====== TEXT UNDER STUDY ======

CURIOSITIES OF INVENTION

A CHAPTER OF AMERICAN INDUSTRIAL HISTORY

HE history of an invention has two sides, each full of human interest, one side having to do with the effect of the invention upon the world, and the other concerning the personal trials, struggles and triumphs of the inventor himself. The life histories of all great inventors are invariably tinged with a certain half sad, half romantic interest. Moreover, the history of inventions in general is the history of our own times, ending sharply at only yesterday. Perhaps the evening paper will give an appendix of to-day's progress also.

Having since 1875 made, in Scribner's Monthly and the Century, an almost continuous record of inventions, the writer is perhaps in a position to observe the spirit of our times in regard to invention and inventors. The history of industry has been an almost continuous warfare against the inventor. Not always against his ideas, though these are first attacked. The new ideas mean wealth; and selfishness as soon as it has mastered fear and anger at the industrial revolution that follows a new invention strikes always at the man in its eagerness to get his property. But all things are now changed. Hostility has given place to welcome, criticism is changed to appreciative inquiry. Every new invention is sought for eagerly and known half round the world on the day of its birth.

====== EXTRACTED MATERIAL ======

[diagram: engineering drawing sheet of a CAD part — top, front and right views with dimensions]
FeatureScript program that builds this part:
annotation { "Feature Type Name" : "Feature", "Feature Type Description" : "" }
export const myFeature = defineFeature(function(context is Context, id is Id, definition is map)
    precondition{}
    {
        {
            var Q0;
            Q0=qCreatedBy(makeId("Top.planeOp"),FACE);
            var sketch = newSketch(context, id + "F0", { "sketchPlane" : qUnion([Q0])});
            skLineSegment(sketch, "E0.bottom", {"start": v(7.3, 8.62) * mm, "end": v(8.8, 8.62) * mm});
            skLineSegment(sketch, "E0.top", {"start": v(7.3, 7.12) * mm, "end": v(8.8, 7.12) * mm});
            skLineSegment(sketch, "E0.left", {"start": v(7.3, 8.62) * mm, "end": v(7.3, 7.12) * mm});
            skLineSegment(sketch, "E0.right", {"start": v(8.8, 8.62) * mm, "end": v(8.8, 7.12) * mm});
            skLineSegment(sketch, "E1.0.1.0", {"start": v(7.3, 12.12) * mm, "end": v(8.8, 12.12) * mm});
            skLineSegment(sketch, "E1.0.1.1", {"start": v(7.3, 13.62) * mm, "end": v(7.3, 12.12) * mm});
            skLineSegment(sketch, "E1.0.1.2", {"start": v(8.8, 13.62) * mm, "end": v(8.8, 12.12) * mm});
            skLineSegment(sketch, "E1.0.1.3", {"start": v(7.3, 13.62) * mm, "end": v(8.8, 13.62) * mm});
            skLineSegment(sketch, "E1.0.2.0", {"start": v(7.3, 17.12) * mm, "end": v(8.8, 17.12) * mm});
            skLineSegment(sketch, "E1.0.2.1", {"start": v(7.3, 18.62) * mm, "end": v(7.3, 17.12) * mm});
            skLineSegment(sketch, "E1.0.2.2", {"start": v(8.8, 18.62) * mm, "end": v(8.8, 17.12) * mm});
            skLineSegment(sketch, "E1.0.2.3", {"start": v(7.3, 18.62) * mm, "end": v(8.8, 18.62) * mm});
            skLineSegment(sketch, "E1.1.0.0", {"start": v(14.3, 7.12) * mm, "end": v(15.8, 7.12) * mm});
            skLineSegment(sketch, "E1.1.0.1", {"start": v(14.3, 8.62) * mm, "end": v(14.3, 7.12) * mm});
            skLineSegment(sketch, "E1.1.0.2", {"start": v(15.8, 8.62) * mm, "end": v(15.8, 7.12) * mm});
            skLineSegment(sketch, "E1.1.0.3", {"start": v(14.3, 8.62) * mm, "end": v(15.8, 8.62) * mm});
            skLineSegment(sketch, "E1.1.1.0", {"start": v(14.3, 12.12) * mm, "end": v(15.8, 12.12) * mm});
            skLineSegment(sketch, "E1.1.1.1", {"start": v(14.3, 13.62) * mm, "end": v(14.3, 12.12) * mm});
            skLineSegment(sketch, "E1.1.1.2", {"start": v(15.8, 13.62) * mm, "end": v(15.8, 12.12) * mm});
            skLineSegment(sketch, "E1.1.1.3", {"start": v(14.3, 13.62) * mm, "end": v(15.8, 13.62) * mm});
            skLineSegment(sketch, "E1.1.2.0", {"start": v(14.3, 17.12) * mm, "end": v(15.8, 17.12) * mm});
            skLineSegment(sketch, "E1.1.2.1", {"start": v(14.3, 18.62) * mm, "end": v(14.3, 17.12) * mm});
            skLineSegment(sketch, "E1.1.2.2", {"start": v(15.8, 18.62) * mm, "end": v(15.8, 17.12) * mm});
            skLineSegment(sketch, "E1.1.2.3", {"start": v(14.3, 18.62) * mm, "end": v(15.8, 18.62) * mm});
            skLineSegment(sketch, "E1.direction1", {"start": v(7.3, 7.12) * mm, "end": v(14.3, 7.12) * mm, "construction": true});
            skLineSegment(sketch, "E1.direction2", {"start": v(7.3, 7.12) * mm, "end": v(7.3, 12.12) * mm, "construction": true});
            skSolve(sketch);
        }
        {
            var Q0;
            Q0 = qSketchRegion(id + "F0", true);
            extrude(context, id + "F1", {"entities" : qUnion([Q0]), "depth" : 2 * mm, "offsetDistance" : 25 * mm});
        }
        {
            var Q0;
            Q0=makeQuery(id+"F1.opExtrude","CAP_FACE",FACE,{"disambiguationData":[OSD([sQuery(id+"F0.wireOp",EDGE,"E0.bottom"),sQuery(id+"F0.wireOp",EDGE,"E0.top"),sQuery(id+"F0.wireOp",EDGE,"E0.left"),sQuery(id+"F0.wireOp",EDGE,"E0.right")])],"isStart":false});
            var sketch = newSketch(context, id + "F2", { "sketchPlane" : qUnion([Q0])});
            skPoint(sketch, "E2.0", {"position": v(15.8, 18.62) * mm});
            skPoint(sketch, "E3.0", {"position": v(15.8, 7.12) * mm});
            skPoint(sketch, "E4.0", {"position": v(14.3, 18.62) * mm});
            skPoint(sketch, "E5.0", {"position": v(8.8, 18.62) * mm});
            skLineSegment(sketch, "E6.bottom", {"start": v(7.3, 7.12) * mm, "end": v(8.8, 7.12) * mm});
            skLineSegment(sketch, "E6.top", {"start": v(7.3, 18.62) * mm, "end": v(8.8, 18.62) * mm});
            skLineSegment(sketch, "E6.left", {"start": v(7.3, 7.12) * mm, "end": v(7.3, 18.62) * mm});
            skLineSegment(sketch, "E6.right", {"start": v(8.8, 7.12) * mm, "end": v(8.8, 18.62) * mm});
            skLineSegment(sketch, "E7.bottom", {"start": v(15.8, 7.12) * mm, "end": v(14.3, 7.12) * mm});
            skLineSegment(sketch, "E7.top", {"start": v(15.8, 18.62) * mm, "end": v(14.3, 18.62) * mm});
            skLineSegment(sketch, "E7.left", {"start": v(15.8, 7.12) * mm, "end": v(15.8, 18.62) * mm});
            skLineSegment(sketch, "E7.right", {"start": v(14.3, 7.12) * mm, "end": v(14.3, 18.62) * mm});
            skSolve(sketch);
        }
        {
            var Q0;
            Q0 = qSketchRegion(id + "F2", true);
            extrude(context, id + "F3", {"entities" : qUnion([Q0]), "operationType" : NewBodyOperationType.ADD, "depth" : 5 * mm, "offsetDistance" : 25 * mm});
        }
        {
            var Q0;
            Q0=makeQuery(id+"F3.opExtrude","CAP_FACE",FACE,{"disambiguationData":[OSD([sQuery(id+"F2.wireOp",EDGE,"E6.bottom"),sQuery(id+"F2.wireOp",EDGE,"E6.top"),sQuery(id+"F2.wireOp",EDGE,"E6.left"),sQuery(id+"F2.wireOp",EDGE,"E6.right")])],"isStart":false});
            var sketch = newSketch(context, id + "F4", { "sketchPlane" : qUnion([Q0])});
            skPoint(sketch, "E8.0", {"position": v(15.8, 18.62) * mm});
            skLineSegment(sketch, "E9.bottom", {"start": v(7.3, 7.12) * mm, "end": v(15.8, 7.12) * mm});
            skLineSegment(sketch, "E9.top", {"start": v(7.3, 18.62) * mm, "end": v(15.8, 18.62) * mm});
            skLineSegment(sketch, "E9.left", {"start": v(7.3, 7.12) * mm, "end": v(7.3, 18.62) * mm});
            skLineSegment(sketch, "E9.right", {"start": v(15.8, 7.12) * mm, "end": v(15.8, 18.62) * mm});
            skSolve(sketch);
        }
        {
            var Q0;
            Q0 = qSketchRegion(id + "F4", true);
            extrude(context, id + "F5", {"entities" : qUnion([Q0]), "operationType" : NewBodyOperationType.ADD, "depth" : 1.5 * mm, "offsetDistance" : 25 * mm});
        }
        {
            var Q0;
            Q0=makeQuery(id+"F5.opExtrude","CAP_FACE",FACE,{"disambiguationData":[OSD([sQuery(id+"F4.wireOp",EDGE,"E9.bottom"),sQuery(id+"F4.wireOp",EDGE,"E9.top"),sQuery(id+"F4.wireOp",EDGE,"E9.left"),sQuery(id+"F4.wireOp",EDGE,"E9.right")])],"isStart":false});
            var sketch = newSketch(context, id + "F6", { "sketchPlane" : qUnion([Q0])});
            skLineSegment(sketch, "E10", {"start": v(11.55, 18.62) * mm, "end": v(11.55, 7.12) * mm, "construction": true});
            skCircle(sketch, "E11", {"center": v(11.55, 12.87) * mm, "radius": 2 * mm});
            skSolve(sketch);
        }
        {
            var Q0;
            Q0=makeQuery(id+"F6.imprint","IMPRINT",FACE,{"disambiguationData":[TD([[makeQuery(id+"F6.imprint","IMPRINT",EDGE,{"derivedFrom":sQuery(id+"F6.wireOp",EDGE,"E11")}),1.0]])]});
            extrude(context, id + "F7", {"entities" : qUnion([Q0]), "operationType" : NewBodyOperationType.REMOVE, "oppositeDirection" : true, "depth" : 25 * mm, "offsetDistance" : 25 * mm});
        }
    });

======

TASK SET ▸
(A) According to the passage on invention, since what year has the writer kept a record of inventions in Scribner's Monthly and the Century?
(B) Rewrite the passage on invention, starting with "A CHAPTER OF" and going on through "to-day's progress also.", substituting "heroic" for "romantic".
The lines are separate material from the passage on invention.

ANSWER LIST ▸
(A) Since 1875.

(B)
A CHAPTER OF AMERICAN INDUSTRIAL HISTORY

HE history of an invention has two sides, each full of human interest, one side having to do with the effect of the invention upon the world, and the other concerning the personal trials, struggles and triumphs of the inventor himself. The life histories of all great inventors are invariably tinged with a certain half sad, half heroic interest. Moreover, the history of inventions in general is the history of our own times, ending sharply at only yesterday. Perhaps the evening paper will give an appendix of to-day's progress also.